# EXTRACT PROVIDED
----------------------------------------
French lawyer and politician (born 1972)

Ilana Cicurel (born 8 February 1972) is a French lawyer and politician of La République En Marche! (LREM) who served as a Member of the European Parliament from 2020 to 2024.

==Early life and education==
Cicurel is the daughter of a French artist, Raymond Cicurel, and the sister of French economist Michel Cicurel.

She studied law at University of Paris 1 Pantheon-Sorbonne, and is a Fulbright Scholar from Harvard Law School.

==Early career==
In 2008, Cicurel joined the Alliance israélite universelle where she was in charge of educational during the first three years, then served as General Manager until 2018.

==Political career==
===Career in national politics===
In 2017, Cicurel lost with a very short margin in the 2017 French legislative election.

Since November 2017, Cicurel has been part of LREM's executive board under the leadership of the party's successive chairmen Christophe Castaner and Stanislas Guerini.

===Member of the European Parliament, 2019–2024===
In the 2019 European elections, Cicurel was placed in 23rd position on the list from La République En Marche!. After Brexit, she joined the European Parliament, when UK members seats were transferred to other countries.

In parliament, Cicurel has served on the Committee on Culture and Education. In addition to her committee assignments, she was part of the parliament's delegation for relations with Israel.
----------------------------------------
# PROBLEM SET
• A. Can you extract, word for word, the stretch of the Ilana Cicurel biography from "She studied law" through "Manager until 2018."?
• B. Would you put the stretch of the records from the line containing "What are all" through the line containing "Trump ≥ Clinton, Clinton > Trump" into a Markdown table with the columns Row and Line, skipping any blank lines?

# EXCERPTED DATA
----------------------------------------
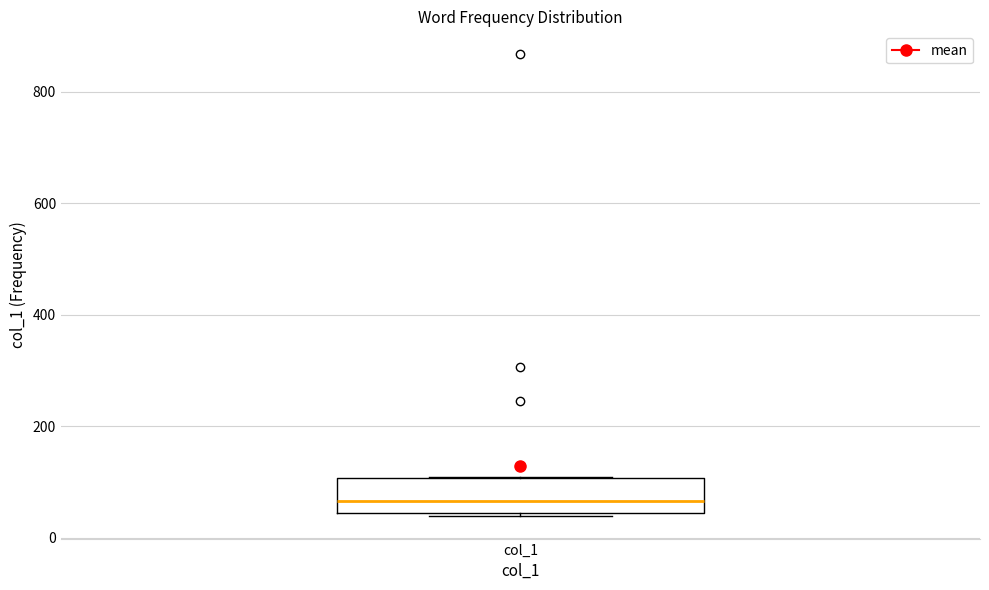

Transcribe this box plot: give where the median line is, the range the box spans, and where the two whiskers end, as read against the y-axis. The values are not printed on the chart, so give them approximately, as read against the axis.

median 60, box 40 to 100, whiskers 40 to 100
----------------------------------------
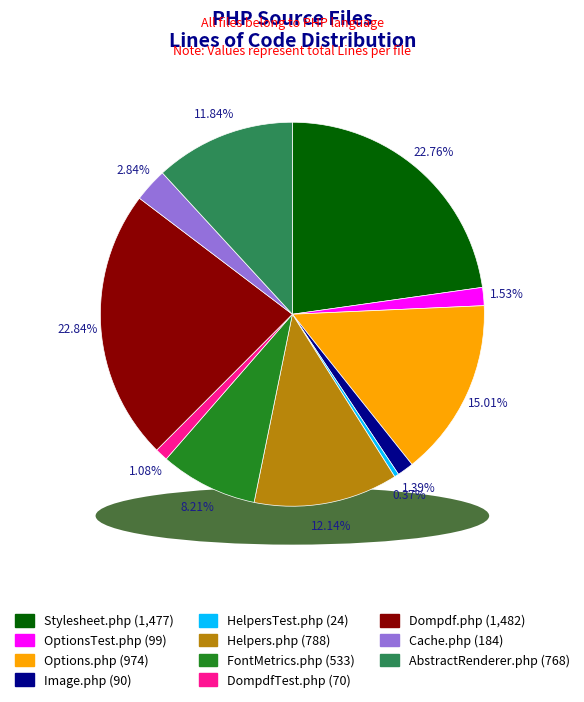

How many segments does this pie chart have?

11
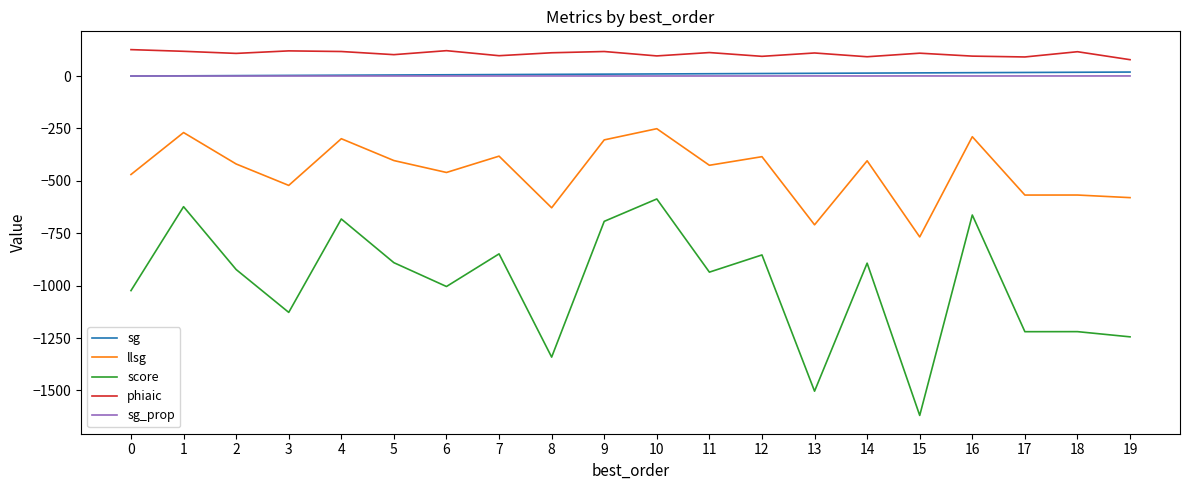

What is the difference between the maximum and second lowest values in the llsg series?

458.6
----------------------------------------
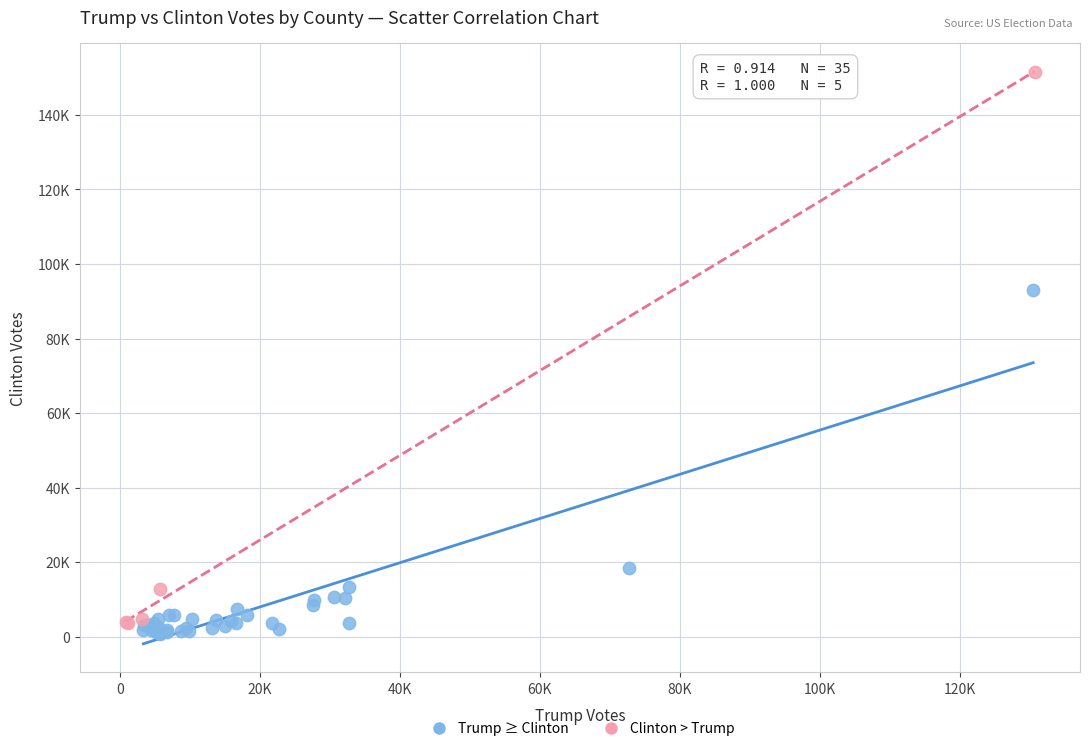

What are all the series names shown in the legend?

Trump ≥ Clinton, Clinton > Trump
----------------------------------------
# YOUR RESPONSES
• A.
She studied law at University of Paris 1 Pantheon-Sorbonne, and is a Fulbright Scholar from Harvard Law School.

==Early career==
In 2008, Cicurel joined the Alliance israélite universelle where she was in charge of educational during the first three years, then served as General Manager until 2018.

• B.
| Row | Line |
|---|---|
| 1 | What are all the series names shown in the legend? |
| 2 | Trump ≥ Clinton, Clinton > Trump |